Joe Bonamassa performing at the Capital FM Arena Nottingham on Sunday 25th October 2015

Images and Review by  Kevin Cooper

Clearly not a man to forget his roots, Joe Bonamassa visited The Running Horse before his concert at The Capital FM Arena last night, and if you were one of those 150 who saw him play there ten years ago, you would have known that he had something very special.

Making his entrance onto the stage in front of 3000 fans, wearing his trade mark suit and sunglasses and accompanied by the renown and accomplished American drummer, Anton Fig, long-time friend and bass guitarist Michael Rhodes, Reese Wynans on keyboards, and backed up by Lee Thorburg on trumpet and fellow New Yorker Paulie Cerra on saxophone, the show started with a stunning rendition of See You Baby.

As well as being a truly charismatic and mesmerizing blues rock star, Bonamassa is a singer songwriter of stylish depth and emotional resonance. But it is his covers that really hit the spot. There was B.B. King’s Never Make Your Move Too Soon, Albert King’s Angel Of Mercy as well as a stupendous version of Jimi Hendrixs’ Hey Baby (New Rising Sun).

Following one storming tune with another, the likes of Happier Times and Trouble Town were a steaming mass of Bonamassa blues whilst Love Ain’t A Love Song was simply quite phenomenal as he came to the front of the stage and stripped this extended version right down to just him and his guitar; playing as though they were whispering to each other amongst an audience that were completely spellbound, before the band crashed back in lifting it into a huge crescendo.

With very little chat he let his music take over with a spellbinding cocktail of guitar, keyboard, drums and brass heaven. Sloe Gin began with some wonderful jazzy piano and again Bonamassa becomes lost in the moment with his phenomenal soloing; his facial expressions taking in every single note.
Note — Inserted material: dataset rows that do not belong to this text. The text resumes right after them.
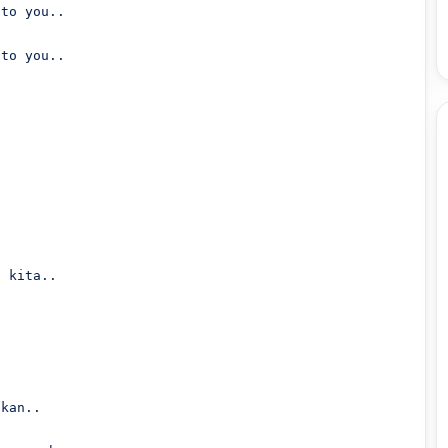
to you..

to you..

kan..
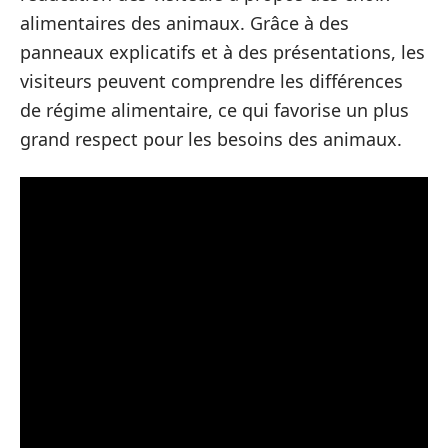
alimentaires des animaux. Grâce à des
panneaux explicatifs et à des présentations, les
visiteurs peuvent comprendre les différences
de régime alimentaire, ce qui favorise un plus
grand respect pour les besoins des animaux.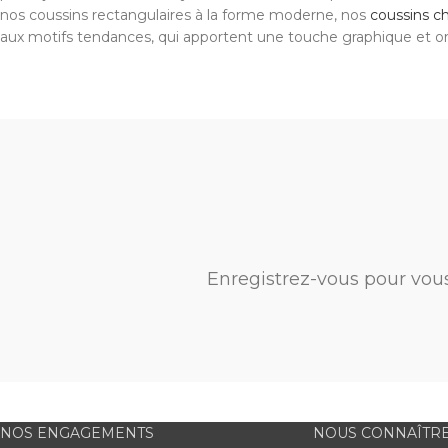
nos coussins rectangulaires à la forme moderne, nos
coussins c
aux motifs tendances, qui apportent une touche graphique et ori
Enregistrez-vous pour vou
NOS ENGAGEMENTS
NOUS CONNAÎTR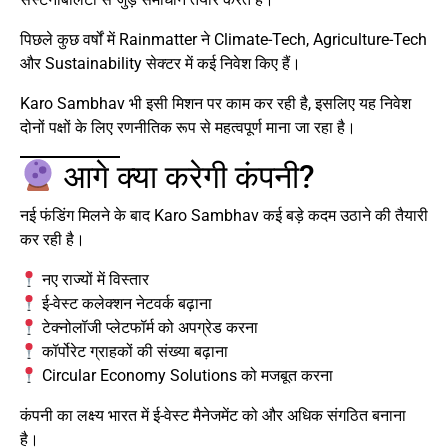
पिछले कुछ वर्षों में Rainmatter ने Climate-Tech, Agriculture-Tech
और Sustainability सेक्टर में कई निवेश किए हैं।
Karo Sambhav भी इसी मिशन पर काम कर रही है, इसलिए यह निवेश
दोनों पक्षों के लिए रणनीतिक रूप से महत्वपूर्ण माना जा रहा है।
आगे क्या करेगी कंपनी?
नई फंडिंग मिलने के बाद Karo Sambhav कई बड़े कदम उठाने की तैयारी
कर रही है।
नए राज्यों में विस्तार
ई-वेस्ट कलेक्शन नेटवर्क बढ़ाना
टेक्नोलॉजी प्लेटफॉर्म को अपग्रेड करना
कॉर्पोरेट ग्राहकों की संख्या बढ़ाना
Circular Economy Solutions को मजबूत करना
कंपनी का लक्ष्य भारत में ई-वेस्ट मैनेजमेंट को और अधिक संगठित बनाना
है।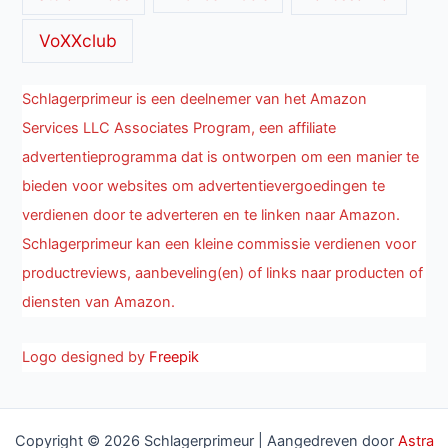
VoXXclub
Schlagerprimeur is een deelnemer van het Amazon
Services LLC Associates Program, een affiliate
advertentieprogramma dat is ontworpen om een manier te
bieden voor websites om advertentievergoedingen te
verdienen door te adverteren en te linken naar Amazon.
Schlagerprimeur kan een kleine commissie verdienen voor
productreviews, aanbeveling(en) of links naar producten of
diensten van Amazon.
Logo designed by
Freepik
Copyright © 2026 Schlagerprimeur | Aangedreven door
Astra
Finishing with the classic The Ballad Of John Henry, he left the stage to a standing ovation.

Coming back sharpish to a foot stomping cover of Jeff Beck’s Spanish Boots, the show came to an end with a romp through Muddy Water’s All Aboard; a number that clearly has a special place in his heart.

Listening to him now, he is undoubtedly one of the finest living blues guitarist on the planet, and The Arena had witnessed over two hours of jaw dropping, ear splitting fretwork from a genius clearly in his element.